To coordinate prescriptions, insurance firms work with pharmacy benefit managers (PBMs) who negotiate behind closed doors with drugmakers not only drug pricing but also what volume they will sell. Any proceeds from drug sales above the negotiated levels go back to PBM profits. Perversely, revenues and profits at PBMs in recent years have been increasingly dependent on ramping up drug prices because there is no competition for pricing from their client base, the insurance companies.

If the US system offered good levels of coverage to its consumers, the current discussion about drug pricing would be academic. But the fact is that insurance companies pass on rising prices to patients in the form of higher insurance premiums and deductibles, additional coverage exclusions or limits, and increasing copayments.
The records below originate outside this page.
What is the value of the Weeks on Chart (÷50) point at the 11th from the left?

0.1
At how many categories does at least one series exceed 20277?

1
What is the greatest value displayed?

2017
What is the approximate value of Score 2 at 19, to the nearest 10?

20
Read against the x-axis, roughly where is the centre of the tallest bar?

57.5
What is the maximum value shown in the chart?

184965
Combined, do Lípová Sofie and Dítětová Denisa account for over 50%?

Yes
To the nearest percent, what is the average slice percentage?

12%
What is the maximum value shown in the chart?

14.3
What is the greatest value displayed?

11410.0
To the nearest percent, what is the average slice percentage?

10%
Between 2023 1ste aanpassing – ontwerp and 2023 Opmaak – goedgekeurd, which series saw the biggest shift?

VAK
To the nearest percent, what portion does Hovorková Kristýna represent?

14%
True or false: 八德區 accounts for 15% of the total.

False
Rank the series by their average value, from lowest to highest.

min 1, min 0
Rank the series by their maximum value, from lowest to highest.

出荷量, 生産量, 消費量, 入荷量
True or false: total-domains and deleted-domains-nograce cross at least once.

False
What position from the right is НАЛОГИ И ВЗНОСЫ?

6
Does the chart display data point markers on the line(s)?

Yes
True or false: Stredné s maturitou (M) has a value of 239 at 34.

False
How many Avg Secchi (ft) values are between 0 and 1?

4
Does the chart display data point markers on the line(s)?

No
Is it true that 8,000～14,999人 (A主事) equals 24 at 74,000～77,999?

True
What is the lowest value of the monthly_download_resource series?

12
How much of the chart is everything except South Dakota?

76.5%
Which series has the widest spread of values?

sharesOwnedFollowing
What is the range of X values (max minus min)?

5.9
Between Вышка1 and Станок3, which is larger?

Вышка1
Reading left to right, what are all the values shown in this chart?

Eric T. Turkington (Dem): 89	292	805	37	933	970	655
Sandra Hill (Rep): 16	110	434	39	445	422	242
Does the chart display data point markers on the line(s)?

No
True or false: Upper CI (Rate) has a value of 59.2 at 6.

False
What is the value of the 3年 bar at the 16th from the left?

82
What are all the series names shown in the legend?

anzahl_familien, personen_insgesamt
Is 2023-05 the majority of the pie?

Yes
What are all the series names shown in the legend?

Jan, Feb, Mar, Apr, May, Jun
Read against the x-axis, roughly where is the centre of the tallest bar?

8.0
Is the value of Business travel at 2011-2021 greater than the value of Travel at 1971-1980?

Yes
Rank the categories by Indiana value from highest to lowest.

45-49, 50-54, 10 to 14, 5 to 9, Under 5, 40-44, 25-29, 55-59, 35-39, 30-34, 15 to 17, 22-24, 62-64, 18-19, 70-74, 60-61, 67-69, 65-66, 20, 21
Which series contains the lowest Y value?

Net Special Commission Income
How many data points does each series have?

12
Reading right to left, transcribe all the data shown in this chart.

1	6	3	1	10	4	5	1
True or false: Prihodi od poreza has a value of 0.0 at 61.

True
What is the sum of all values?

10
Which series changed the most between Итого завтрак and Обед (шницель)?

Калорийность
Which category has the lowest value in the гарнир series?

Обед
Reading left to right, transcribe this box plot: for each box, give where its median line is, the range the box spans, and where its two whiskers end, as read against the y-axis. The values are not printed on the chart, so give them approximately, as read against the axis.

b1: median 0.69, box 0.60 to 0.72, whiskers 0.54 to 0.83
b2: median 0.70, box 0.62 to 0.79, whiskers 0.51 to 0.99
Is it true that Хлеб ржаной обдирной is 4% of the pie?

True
In 2006, one-quarter of cancer patients reported that they had used up all or most of their savings paying for care; a study in 2011 reported that 2% of cancer patients were driven into bankruptcy by their illness and its treatment. According to the Pharmacy Benefit Management Institute, around half of insured US patients are now responsible for 30% of their drugs' costs through copayments.

Thirty percent of a single $100,000 drug is a crippling burden. And many patients take more than one drug. Sooner or later popular outrage about this situation is going to overflow. And it will not be insurance companies or PBMs that take most of the blame. It will be drug companies—the ones setting prices so high in the first place.

One proactive step industry can take to address the problem is to bolster and expand the co-pay assistance programs that they already offer to patients. But pricing strategist Rafi Mohammed on the Harvard Business Review blog (http://blogs.hbr.org/cs/2013/05/solving_the_100000_cancer_drug.html) believes they can go much further. He suggests companies could give themselves a win-win situation—expanding access and concurrently growing their revenues—by implementing a more comprehensive access (differential pricing) scheme that would provide many more individuals with discounts based on an assessment of their income, family size and other drug costs.

This journal hopes that industry organizations and company management give this and other initiatives serious consideration. Failure to act now will mean growing public anger at spiraling drug prices. Ultimately, the resulting backlash may make it increasingly difficult for companies to launch novel, lifesaving products into the world's most important market at the price premiums they warrant.